Our HD-GWAS analyses using the selected GenLang Consortium data identified a significant locus associated with word reading for both hypotheses, indicating that the result is robust and found even though this locus is not within the upweighted SNP sets. The top associated markers (rs4818369) are located between the genes BTG3 and C21orf91, and LD SNPs are eQTLs for both genes which are credible candidates for involvement in RD. BTG3, BTG Anti-Proliferation Factor 3, is implicated in neurogenesis [89, 90], and C21orf91, also known as EURL (Early Undifferentiated Retina and Lens), is implicated in oligodendroglia differentiation, influencing the cell’s capacity to mature and to myelinate axons [91].

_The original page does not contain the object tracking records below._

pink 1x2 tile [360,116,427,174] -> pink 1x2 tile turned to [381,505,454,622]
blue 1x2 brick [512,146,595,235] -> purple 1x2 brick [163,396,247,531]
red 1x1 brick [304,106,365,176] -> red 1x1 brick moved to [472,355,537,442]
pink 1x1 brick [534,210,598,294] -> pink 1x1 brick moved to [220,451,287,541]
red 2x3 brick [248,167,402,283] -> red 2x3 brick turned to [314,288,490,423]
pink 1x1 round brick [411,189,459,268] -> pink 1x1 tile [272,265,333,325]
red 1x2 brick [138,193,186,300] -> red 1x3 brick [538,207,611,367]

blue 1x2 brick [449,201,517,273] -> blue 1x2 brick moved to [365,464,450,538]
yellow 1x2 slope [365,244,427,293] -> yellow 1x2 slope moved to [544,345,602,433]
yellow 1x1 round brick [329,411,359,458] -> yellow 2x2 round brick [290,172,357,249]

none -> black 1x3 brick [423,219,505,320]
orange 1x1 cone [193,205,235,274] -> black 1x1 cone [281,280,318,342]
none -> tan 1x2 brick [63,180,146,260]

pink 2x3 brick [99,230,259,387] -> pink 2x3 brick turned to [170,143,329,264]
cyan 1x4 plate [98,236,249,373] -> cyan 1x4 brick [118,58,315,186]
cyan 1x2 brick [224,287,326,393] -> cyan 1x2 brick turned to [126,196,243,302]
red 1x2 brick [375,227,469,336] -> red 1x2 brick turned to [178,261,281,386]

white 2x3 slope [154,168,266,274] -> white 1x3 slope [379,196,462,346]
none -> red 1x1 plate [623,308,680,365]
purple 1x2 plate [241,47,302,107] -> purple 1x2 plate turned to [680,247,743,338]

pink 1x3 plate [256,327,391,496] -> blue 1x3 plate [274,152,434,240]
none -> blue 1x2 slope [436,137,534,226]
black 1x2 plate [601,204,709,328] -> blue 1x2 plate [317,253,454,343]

The results of our HD-GWAS and gene-set analyses, although statistically significant in the separate samples, were not replicated across the Toronto and GenLang datasets. Thus far, few associated loci have been found to overlap between samples of self-reported dyslexia, quantitative measures of reading in population-based, and RD-selected cohorts [50, 53]. Nonetheless, these same studies yield evidence of considerable genetic overlap between quantitative measures of reading and self-report dyslexia, as shown by genetic correlation analyses using the GWAS data (rg = −0.71). The lack of overlap for individual loci may simply be a function of power, which could change with larger sample sizes, but a role for differences in ascertainment cannot be ruled out. Clinically ascertained GWAS samples may be enriched for participants with comorbid disorders as individuals with multiple conditions are more likely to come to clinical attention (Berkson’s Bias) [92], increasing the identification of genes related to those disorders. Alternatively, clinical studies may screen for, and exclude participants with, comorbid or medical conditions or environmental factors that would interfere with reading acquisition. These exclusions could alter the composition of the sample compared to population-based samples and possibly influence gene findings.

In summary, through an HD-GWAS framework, we identified significant associations with reading skills. We also found that genes related to ASD risk contribute to RD in the Toronto sample. Our findings support two core features of the HD-GWAS framework. First, this framework is robust to stratifying misspecification of up-weighted variants (i.e., less than ideal hypotheses [65]). We demonstrated this feature when using HD-GWAS we identified the same chromosomal 21 SNPs from conventional GWAS, even though they were not in the up-weighted group for the GenLang selected subset. Second, this framework increases power to identify genes within hypothesized pathways/mechanisms compared to unstratified approaches. We illustrated this feature when we found that the ASD-related gene-set contributed to reading and identified loci upweighted in the NM/AG hypothesis. Future studies involving larger GWAS samples ascertained through reading and language disorders may help to elucidate shared genetic mechanisms between RD and ASD.